## THE TASK
Your task is to filter the data below down to the lines holding "příklady".

**** RECORDS SHOWN ****

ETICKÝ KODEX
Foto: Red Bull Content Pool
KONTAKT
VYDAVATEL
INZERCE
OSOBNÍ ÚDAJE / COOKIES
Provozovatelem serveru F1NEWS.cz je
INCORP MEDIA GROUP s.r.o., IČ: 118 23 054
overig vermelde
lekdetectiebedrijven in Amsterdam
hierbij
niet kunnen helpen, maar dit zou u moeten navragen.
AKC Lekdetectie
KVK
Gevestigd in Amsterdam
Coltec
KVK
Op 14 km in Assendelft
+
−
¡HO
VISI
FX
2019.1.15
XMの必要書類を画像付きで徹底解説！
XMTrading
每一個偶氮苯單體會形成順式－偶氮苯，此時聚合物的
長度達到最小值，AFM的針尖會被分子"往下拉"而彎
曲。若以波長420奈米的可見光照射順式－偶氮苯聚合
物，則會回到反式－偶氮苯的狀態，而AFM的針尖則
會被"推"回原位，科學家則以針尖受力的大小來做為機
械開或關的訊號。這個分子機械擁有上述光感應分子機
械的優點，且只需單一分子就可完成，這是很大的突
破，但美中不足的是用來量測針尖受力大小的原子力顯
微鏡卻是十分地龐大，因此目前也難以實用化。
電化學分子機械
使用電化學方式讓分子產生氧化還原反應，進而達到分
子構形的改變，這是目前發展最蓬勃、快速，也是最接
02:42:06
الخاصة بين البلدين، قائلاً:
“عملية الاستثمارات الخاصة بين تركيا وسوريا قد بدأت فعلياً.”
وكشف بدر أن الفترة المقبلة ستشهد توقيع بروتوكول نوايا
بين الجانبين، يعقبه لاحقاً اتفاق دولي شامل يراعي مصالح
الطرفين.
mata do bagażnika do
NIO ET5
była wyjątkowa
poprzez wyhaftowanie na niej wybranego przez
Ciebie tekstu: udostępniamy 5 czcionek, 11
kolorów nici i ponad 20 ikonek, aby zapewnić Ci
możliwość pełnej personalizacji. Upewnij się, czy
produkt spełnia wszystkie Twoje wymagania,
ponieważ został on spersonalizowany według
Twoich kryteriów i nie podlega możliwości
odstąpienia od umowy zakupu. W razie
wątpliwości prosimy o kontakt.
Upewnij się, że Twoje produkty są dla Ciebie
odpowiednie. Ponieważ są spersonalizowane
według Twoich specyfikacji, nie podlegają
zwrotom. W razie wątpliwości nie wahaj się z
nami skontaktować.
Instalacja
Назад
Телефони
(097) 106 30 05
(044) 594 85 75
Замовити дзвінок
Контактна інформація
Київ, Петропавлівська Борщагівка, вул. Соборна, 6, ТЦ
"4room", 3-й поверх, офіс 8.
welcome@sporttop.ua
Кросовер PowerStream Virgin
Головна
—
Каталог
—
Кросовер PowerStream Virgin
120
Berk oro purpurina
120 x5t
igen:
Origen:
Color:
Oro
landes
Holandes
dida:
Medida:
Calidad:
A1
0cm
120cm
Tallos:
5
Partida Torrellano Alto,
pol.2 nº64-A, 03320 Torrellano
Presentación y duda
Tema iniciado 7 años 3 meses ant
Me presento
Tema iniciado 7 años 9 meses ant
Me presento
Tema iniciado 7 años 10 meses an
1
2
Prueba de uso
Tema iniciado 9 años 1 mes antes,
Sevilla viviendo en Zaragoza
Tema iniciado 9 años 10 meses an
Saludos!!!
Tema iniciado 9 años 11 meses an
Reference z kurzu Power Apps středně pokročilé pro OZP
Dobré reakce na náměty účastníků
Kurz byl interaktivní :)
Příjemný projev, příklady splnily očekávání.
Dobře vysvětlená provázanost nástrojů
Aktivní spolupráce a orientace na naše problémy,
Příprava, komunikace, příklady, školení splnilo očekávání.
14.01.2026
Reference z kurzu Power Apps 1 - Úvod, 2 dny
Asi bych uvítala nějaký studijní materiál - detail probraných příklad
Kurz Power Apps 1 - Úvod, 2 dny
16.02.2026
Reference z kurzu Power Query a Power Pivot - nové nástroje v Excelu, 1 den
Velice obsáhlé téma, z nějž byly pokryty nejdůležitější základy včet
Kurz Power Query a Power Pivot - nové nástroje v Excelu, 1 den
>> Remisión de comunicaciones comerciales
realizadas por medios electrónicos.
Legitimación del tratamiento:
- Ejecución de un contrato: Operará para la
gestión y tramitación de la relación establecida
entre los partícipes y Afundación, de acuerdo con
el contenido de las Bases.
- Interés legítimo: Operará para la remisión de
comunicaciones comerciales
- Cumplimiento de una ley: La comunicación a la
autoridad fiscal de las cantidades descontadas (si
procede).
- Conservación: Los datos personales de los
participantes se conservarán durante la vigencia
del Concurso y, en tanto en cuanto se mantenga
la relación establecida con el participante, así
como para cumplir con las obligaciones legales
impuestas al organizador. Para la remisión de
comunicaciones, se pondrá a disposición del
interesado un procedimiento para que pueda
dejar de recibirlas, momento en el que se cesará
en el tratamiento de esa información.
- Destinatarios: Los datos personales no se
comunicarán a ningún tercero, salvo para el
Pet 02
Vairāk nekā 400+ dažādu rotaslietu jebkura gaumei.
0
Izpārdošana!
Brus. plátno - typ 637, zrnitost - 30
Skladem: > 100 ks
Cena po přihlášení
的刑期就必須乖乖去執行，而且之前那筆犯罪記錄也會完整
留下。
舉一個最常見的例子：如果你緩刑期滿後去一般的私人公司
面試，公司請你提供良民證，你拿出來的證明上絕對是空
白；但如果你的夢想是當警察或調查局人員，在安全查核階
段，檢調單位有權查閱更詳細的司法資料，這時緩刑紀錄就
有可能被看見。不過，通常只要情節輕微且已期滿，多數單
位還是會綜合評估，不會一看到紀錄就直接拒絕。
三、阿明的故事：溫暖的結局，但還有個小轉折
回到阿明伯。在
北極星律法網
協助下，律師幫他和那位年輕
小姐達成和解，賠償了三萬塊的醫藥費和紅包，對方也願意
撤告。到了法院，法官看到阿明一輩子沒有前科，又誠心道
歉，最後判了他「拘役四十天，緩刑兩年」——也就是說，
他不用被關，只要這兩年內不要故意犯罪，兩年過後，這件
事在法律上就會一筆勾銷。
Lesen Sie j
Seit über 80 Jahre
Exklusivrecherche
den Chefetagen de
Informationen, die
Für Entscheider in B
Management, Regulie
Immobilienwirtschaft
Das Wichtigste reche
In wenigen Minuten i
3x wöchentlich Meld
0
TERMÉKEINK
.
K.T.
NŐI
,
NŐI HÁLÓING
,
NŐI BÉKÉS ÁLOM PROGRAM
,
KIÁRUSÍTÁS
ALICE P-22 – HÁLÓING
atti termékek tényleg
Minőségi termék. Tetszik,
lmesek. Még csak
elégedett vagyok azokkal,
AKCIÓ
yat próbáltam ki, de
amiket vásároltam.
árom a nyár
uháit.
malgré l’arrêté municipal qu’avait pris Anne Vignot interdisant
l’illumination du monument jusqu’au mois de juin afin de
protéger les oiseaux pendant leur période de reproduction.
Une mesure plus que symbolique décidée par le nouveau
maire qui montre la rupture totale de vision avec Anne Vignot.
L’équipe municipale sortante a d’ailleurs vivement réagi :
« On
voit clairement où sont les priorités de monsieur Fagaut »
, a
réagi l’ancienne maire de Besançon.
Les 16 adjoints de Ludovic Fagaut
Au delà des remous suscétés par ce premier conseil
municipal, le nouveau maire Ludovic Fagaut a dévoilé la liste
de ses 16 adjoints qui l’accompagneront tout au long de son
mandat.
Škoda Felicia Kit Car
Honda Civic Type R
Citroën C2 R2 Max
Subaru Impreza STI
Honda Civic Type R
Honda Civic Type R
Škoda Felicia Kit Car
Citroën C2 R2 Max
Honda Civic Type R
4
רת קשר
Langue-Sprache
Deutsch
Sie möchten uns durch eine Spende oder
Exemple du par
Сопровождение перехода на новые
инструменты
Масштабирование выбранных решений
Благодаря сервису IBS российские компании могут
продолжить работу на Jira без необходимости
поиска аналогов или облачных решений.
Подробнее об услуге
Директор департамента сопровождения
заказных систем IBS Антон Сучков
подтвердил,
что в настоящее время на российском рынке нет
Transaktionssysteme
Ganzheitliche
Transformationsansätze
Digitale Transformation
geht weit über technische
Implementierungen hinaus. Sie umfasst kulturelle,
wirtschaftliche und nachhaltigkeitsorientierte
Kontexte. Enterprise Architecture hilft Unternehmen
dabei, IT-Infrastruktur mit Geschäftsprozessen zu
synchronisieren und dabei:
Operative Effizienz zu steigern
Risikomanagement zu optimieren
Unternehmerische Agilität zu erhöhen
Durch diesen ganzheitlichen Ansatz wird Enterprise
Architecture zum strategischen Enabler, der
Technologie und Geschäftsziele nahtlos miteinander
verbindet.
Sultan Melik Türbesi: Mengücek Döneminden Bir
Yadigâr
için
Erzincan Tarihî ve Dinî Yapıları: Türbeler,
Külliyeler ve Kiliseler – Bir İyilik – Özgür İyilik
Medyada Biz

****

## WRITTEN SOLUTION
Příjemný projev, příklady splnily očekávání.
Příprava, komunikace, příklady, školení splnilo očekávání.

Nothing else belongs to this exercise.